Those who spent time in the artists’ cooperative known as the “Ghost Ship,” say that potential code violations would have been apparent to anyone entering the building, which was not permitted for residence.

Living quarters with narrow, winding halls were built from scrap materials, including highly flammable wooden pallets. Nails were exposed, plumbing improvised and a makeshift stairway to the second floor was extremely hazardous, they say.

“If you opened the door and stepped even three feet inside it would be grossly apparent to anyone that it wasn’t just being used as a warehouse or a workspace,” said former Ghost Ship neighbor Ben Acevedo, 45, who estimates he made about 60 calls to police about the property over 16 months to report noise, blight and illegal occupancy.

On Wednesday, amid questions about why the city did not act to shut down the warehouse, an Oakland official said that code enforcement personnel had not entered the building in 30 years.

Oakland Mayor Libby Schaaf said she did not know the last time fire inspectors had gone inside. She did not mention police visits, but said the city would launch a new effort “to clarify the responsibility of city employees to properly report any observations of dangerous living conditions or illegal events.”

Information:
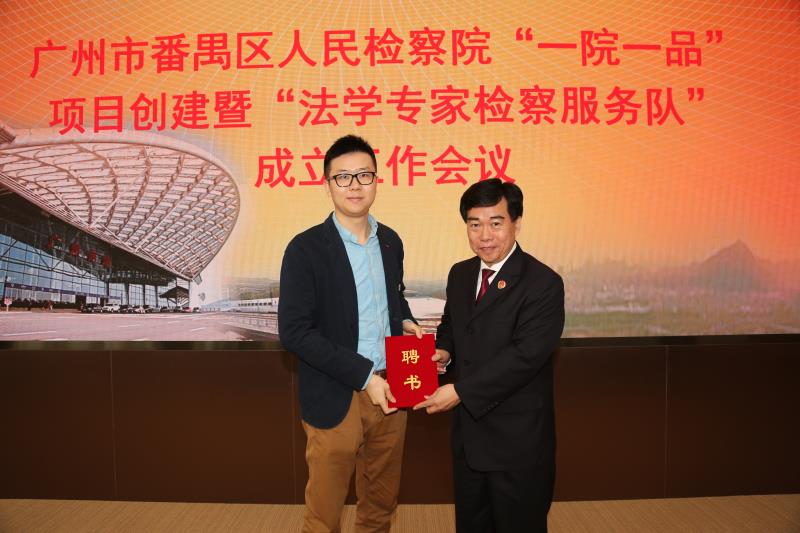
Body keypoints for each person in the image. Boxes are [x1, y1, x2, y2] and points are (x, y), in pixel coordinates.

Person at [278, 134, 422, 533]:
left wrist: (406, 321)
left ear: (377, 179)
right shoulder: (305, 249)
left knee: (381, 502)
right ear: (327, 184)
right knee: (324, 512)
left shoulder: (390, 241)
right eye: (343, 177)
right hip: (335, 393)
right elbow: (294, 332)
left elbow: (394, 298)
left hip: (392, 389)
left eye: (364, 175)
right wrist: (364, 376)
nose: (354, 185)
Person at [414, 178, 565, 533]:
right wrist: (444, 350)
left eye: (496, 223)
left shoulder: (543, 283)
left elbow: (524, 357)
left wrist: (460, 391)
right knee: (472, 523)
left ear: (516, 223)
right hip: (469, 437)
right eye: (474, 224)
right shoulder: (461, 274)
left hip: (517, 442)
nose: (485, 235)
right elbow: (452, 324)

==

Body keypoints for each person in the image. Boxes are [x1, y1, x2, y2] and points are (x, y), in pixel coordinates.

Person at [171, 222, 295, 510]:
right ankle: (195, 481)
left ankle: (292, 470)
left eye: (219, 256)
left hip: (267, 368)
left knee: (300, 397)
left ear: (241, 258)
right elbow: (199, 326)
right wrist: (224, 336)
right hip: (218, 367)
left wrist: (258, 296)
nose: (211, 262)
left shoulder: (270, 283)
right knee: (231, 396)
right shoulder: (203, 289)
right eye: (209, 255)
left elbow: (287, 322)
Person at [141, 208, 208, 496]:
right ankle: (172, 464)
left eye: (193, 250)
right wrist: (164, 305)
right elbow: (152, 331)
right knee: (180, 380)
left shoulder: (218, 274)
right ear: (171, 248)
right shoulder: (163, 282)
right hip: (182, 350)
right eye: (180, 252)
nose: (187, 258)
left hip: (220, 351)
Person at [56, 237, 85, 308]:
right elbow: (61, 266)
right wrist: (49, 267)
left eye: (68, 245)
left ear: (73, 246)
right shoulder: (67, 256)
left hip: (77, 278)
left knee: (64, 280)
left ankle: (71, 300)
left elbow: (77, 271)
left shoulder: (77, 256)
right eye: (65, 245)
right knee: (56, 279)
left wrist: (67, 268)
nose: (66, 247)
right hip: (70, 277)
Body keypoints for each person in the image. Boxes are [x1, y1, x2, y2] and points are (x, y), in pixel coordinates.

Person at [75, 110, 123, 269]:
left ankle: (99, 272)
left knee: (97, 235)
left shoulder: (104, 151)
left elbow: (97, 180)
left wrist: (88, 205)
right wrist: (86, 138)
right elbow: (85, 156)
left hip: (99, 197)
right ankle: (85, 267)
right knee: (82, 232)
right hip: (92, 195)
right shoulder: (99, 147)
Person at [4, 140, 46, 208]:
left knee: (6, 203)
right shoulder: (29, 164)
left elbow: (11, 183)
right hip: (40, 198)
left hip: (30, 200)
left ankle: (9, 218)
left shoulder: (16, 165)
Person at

--

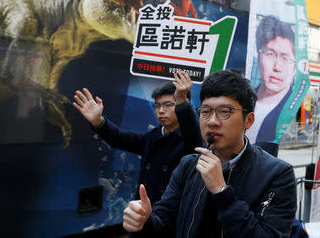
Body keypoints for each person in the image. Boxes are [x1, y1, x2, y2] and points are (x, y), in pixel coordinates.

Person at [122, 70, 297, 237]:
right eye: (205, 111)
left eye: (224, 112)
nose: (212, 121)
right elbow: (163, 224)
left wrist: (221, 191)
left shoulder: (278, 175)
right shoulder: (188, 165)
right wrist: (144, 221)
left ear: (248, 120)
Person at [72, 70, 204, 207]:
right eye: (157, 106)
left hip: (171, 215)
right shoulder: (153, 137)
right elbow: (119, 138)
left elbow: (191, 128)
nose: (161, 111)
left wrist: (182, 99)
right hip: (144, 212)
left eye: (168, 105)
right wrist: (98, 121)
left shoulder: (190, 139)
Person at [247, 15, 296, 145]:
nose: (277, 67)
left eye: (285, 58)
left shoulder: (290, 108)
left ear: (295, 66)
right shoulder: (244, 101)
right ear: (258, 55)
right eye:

Exercise requirements:
A - Rewrite the Ghost Ship article, beginning at the words "Living quarters with" and stopping after "hazardous, they say.", with "pallets" replaced by "crates".
B - Please continue the Ghost Ship article from its last sentence.

Outputs in order:
A -
Living quarters with narrow, winding halls were built from scrap materials, including highly flammable wooden crates. Nails were exposed, plumbing improvised and a makeshift stairway to the second floor was extremely hazardous, they say.

B -
LIFE IN THE GHOST SHIP

The Ghost Ship collective was founded by Derick Ion Almena, who leased the warehouse and lived in it with his wife and three children, as well as artists to whom he rented space.

Fights, raucous parties and complaints about thefts drew police to the scene numerous times during the collective’s tenancy. Almena did not responded to several requests for comment.

In January 2015, officers responding to reports of a fight went inside the warehouse, attempted to locate “a stolen cellphone,” and “canvassed the area and the building for the suspect,” according to a police report. Court records show that two children were present.

A person who was there at the time, but declined to be named for fear of retribution, said the officers’ search took them into parts of the building where people were clearly residing, including the bathroom and shower area as well as the kitchen, which was full of food and dishes.

The previous year, tenants Adriana Sparkuhl and her boyfriend reported a robbery at the warehouse to police, records show. Sparkuhl, now 31, says the report stemmed from a dispute with Almena when she and her boyfriend moved out.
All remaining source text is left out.